There are correlations between J.R.’s abnormal blood chemistries and his other symptoms. J.R.’s lab results meet diagnostic criteria for diabetes mellitus (DM). One diagnostic criterion for DM J.R. met was that he was a patient with classic symptoms of hyperglycemia and a random plasma glucose greater than 200mg/dL (McCance & Huether, 2019). J.R.’s random glucose test resulted with a blood glucose of 350 mg/dl and his admission non-fasting serum glucose was 268 mg/dl, which are both above the normal values for blood glucose. The second diagnostic criteria for DM that J.R. met was that his glycosylated hemoglobin (HbA1c) level was greater than 6.5%, at 9.6% (McCance & Huether, 2019). The diagnostic criteria for DM that J.R. met reflect his other symptoms. Polyuria, polydipsia, polyphagia, weight loss, fatigue, and blurred vision are all symptoms of DM (McCance & Huether, 2019). Water is osmotically attracted from body cells due to elevated blood glucose levels, which results in intracellular dehydration and hypothalamic stimulation of thirst, resulting in polydipsia (McCance & Huether, 2019). When someone has hyperglycemia, it acts as an osmotic diuretic in the body (McCance & Huether, 2019). The amount of glucose that is filtered by the glomeruli of the kidneys exceeds the amount that can be reabsorbed by the renal tubules, which results in glycosuria accompanied by large amounts of water lost in the urine, causing polyuria (McCance & Huether, 2019).  The effects of insulin deficiency lead to the fluid is lost in osmotic diuresis and the loss of body tissue as proteins and fat are utilized for energy, resulting in weight loss (McCance & Huether, 2019). Cellular starvation and a corresponding increase in hunger, also known as polyphagia, results from the depletion of cellular stores of carbohydrates, fats, and protein (McCance & Huether, 2019). Sleep loss from severe nocturia can contribute to fatigue as well as the metabolic changes that result in poor use of food products. The effects of insulin deficiency lead to the fluid is lost in osmotic diuresis and the loss of body tissue as proteins and fat are utilized for energy, resulting in weight loss (McCance & Huether, 2019). 

3. Identify the cardiovascular and microvascular risk factors in the history, physical examination, and laboratory data in this patient. 

Microvascular complications of diabetes depend on both the severity and duration of hyperglycemia (Fowler, 2008).
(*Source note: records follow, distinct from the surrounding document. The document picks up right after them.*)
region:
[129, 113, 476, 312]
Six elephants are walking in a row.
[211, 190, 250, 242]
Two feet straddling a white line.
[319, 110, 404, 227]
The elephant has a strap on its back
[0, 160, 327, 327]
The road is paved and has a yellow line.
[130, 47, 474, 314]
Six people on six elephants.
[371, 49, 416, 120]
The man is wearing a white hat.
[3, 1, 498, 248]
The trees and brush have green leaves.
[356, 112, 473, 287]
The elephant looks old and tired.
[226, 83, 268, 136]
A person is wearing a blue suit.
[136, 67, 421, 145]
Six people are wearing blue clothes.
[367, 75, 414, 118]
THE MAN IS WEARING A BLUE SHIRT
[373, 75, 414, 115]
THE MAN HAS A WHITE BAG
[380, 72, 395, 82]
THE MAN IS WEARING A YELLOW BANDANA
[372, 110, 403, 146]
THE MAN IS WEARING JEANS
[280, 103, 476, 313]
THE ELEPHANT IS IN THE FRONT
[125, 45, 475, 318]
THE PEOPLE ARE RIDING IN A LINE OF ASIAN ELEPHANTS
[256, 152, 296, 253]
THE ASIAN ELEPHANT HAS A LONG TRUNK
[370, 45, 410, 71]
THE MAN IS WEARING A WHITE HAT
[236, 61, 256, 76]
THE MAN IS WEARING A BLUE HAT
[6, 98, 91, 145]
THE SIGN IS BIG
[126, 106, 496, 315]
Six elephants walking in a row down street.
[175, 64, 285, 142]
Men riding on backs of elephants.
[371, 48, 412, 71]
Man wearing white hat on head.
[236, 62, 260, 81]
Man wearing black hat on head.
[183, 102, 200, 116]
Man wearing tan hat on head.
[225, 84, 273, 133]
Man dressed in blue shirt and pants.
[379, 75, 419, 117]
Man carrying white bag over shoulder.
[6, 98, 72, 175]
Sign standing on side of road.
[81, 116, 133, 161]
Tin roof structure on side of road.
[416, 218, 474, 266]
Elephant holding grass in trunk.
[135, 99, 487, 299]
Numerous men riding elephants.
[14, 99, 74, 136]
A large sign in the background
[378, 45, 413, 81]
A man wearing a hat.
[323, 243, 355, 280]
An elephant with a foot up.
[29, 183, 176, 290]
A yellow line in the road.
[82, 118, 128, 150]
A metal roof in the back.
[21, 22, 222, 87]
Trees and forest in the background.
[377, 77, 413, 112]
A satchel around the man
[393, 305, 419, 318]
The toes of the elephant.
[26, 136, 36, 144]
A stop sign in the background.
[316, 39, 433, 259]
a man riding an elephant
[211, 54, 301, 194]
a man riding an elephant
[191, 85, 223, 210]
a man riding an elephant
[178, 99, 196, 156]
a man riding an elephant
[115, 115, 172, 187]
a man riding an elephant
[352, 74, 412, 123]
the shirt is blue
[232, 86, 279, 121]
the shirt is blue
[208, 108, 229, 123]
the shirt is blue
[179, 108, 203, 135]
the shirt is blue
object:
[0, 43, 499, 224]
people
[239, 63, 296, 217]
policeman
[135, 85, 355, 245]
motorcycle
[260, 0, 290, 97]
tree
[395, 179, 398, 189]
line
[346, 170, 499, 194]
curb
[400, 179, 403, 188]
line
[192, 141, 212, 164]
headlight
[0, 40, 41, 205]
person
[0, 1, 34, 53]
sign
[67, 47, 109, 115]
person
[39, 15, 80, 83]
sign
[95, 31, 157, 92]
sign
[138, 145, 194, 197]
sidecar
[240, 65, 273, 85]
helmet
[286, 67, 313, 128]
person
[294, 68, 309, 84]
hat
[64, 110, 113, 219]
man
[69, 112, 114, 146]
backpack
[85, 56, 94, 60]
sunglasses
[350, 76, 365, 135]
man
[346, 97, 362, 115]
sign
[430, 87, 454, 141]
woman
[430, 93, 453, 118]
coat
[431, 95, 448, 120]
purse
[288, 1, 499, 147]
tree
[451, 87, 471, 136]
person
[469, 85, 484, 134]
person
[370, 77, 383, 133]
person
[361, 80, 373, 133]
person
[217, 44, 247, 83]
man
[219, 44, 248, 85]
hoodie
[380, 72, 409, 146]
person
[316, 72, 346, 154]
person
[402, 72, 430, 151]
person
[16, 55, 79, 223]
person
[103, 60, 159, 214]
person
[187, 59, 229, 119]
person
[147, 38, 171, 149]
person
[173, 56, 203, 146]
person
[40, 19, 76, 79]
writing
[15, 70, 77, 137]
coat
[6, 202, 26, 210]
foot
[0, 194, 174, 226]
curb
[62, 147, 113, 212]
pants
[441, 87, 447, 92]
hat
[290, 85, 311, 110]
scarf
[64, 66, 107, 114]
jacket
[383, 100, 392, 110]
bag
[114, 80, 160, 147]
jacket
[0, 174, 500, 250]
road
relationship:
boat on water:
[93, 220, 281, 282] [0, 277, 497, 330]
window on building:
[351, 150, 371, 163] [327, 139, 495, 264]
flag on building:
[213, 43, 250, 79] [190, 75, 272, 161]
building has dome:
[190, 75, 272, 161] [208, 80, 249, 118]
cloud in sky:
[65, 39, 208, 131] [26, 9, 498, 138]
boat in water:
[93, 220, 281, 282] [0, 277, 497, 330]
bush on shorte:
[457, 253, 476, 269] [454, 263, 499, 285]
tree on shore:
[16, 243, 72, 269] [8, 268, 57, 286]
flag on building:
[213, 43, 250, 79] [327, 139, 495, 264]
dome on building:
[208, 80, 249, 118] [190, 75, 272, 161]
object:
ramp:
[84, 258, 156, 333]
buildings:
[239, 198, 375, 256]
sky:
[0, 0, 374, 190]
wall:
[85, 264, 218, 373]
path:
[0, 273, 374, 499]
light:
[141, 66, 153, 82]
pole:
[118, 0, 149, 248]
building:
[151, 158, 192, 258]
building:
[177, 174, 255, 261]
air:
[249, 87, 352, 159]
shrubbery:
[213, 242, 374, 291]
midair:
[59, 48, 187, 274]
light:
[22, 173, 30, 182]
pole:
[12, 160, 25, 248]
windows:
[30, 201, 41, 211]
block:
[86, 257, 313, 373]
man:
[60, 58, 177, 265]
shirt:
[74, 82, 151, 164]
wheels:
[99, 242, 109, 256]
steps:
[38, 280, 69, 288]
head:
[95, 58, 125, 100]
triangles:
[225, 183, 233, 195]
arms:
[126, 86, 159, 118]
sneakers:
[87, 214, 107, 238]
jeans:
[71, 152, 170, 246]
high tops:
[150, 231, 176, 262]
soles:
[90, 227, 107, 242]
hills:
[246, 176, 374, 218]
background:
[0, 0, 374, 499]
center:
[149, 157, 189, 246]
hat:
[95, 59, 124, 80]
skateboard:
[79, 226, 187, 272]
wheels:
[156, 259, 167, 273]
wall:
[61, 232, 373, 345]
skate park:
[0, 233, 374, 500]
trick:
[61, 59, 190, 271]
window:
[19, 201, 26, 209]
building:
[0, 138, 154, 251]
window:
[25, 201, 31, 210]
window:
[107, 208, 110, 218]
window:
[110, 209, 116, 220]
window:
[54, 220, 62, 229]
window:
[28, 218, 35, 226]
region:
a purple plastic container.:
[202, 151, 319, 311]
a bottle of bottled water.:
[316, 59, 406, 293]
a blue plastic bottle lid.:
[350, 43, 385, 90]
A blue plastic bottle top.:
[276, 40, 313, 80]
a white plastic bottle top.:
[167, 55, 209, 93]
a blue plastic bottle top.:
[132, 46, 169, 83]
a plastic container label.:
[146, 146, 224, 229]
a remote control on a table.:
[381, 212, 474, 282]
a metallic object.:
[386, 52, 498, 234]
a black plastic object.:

Diabetic retinopathy may be the most common microvascular complication of diabetes (Fowler, 2008). In patients with type 2 D.M., the development of diabetic retinopathy may begin to develop as early as seven years before the diagnosis of diabetes (Fowler, 2008). J.R. has complaints of blurred vision that is more than likely due to his high blood glucose levels from the lab values. Additional microvascular complications that can exist are diabetic nephropathy and diabetic neuropathy (Fowler, 2008). J.R. does not complain of signs of neuropathy at this time, but this is common and may come in the future. To determine diabetic nephropathy in J.R., we would need additional lab results. Individuals with diabetes pose a cardiovascular risk factor and are twice as likely to have heart disease or a stroke, especially at a young age (McCance & Huether, 2019). Over time, hyperglycemia can damage blood vessels and the nerves that control your heart; therefore, individuals with diabetes are more likely to have other conditions that increase the risk for heart disease (Centers for Disease Control and Prevention [CDC], 2021). J.R. does exhibit cardiovascular risk factors, specifically obesity (CDC, 2021).